Markenrecht: Beschreibende Bedeutung englischer Begriffe

Gemeinschaftsmarken genießen Schutz für die gesamte Europäische Union. Gegen die Eintragung von Gemeinschaftsmarken kann daher Widerspruch nicht nur aus anderen Gemeinschaftsmarken, sondern auch aus den jeweiligen nationalen Marken der 28 Mitgliedsstaaten erhoben werden. Das EuG hat für letzteren Fall nun entschieden, welche Bedeutung englischsprachigen Begriffen zukommt (EuG, Urteil vom 16.10.2014 – T-297/13).

Darum ging’s: Beim HABM war eine Gemeinschaftsmarke „United Autoglas“ u.a. für Autoscheiben und damit zusammenhängende Dienstleistungen angemeldet worden. Hiergegen legte die Inhaberin der für ganz ähnliche Waren und Dienstleistungen angemeldeten polnischen Marke „Autoglass“ Widerspruch ein. Die Marke „Autoglass“ ist eine Wort-/Bildmarke, wobei der Bildbestandteil hier nicht ins Gewicht fiel.

Das Gericht konzentrierte sich bei dem vorzunehmenden Vergleich der Zeichen auf die Bestandteile „Autoglas“ bzw. „Autoglass“. Weder der Wortbestandteil „United“ noch der Bildbestandteil hätten eine dominierende Stellung. Dass insoweit zwischen den beiden Zeichen eine hochgradige Ähnlichkeit besteht, leuchtet ein. Ein klanglicher Unterschied ist insoweit überhaupt nicht gegeben, und auch in schriftbildlicher Hinsicht unterscheiden sich die Zeichen nur wegen des fehlenden zweiten „s“ am Wortende.

Interessant ist aber, dass das Gericht überhaupt auf diese beiden Zeichenbestandteile abstellt. Denn „Autoglas“ bzw. „Autoglass“ ist für deutsche Ohren eine schlichte Beschreibung dessen, was mit der Marke gekennzeichnet werden soll, nämlich Scheiben für Autos. Rein beschreibende Angaben haben allerdings keine Unterscheidungskraft und können deswegen regelmäßig auch nicht für einen Zeichenvergleich herangezogen werden. Somit wäre hier der Wortbestandteil „United“ mit dem Bildbestandteil der polnischen Marke zu vergleichen gewesen.

Das Gericht erkennt dies natürlich auch und begründet seine Entscheidung mit dem Verständnis der polnischen Verkehrskreise.
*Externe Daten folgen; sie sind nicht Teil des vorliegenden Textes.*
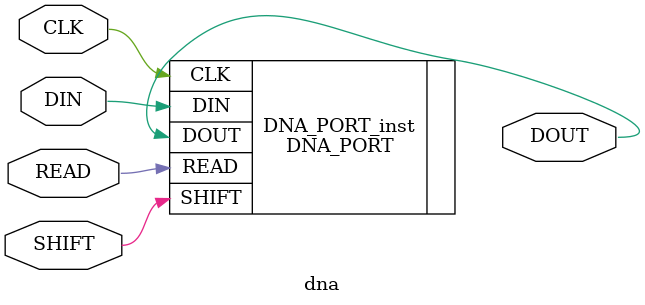
<source format=v>
module dna(output DOUT, input CLK, input DIN, input READ, input SHIFT);
DNA_PORT #(
   .SIM_DNA_VALUE(57'h000000000000000)  // Specifies a sample 57-bit DNA value for simulation
)
DNA_PORT_inst (
   .DOUT(DOUT),   // 1-bit output: DNA output data.
   .CLK(CLK),     // 1-bit input: Clock input.
   .DIN(DIN),     // 1-bit input: User data input pin.
   .READ(READ),   // 1-bit input: Active high load DNA, active low read input.
   .SHIFT(SHIFT)  // 1-bit input: Active high shift enable input.
);

endmodule

</source>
Das polnische Wort für „Glas“ ist dem deutschen bzw. englischen vollkommen unähnlich. Das Gericht meint außerdem, dass der deutsche bzw. englische Begriff in Polen nicht hinreichend bekannt sein dürfte, als dass polnische Verbraucher der Marke „Autoglass“ beschreibende Bedeutung beimessen würden.

Diese Begründung mutet vor dem Hintergrund recht absurd an, dass der Inhaber mit hoher Wahrscheinlichkeit gerade aus dem Grund das Zeichen „Autoglass“ gewählt hat, weil die polnischen Verbraucher die beschreibende Bedeutung kennen. Das Urteil wird denn auch aktuell vor dem EuGH angegriffen. Sinnvoll ist die Begründung des EuG allenfalls dann, wenn eher zufällig in einem Land der EU eine Marke existiert, die in einer der anderen Sprachen der Union beschreibende Bedeutung hätte. Bei einem Sprachenmix wie in der EU kann das schon einmal vorkommen. Dann dem Inhaber der nationalen Marke unter Berufung auf die beschreibende Bedeutung in einem ganz anderen Land den Schutz vor der Anmeldung identischer oder sehr ähnlicher Gemeinschaftsmarken zu versagen, wäre unbillig. Der hier entschiedene Fall ist hingegen ein eher schlechtes Beispiel für die grundsätzlich zutreffenden Überlegungen des EuG.

Nichtsdestotrotz werden Anmelder von Gemeinschaftsmarken bei der der Anmeldung vorangehenden Recherche künftig auch nationale Markenanmeldungen verstärkt berücksichtigen müssen, denen womöglich nur in englischer Sprache beschreibende Bedeutung zukommt, nicht aber in der jeweiligen Landessprache.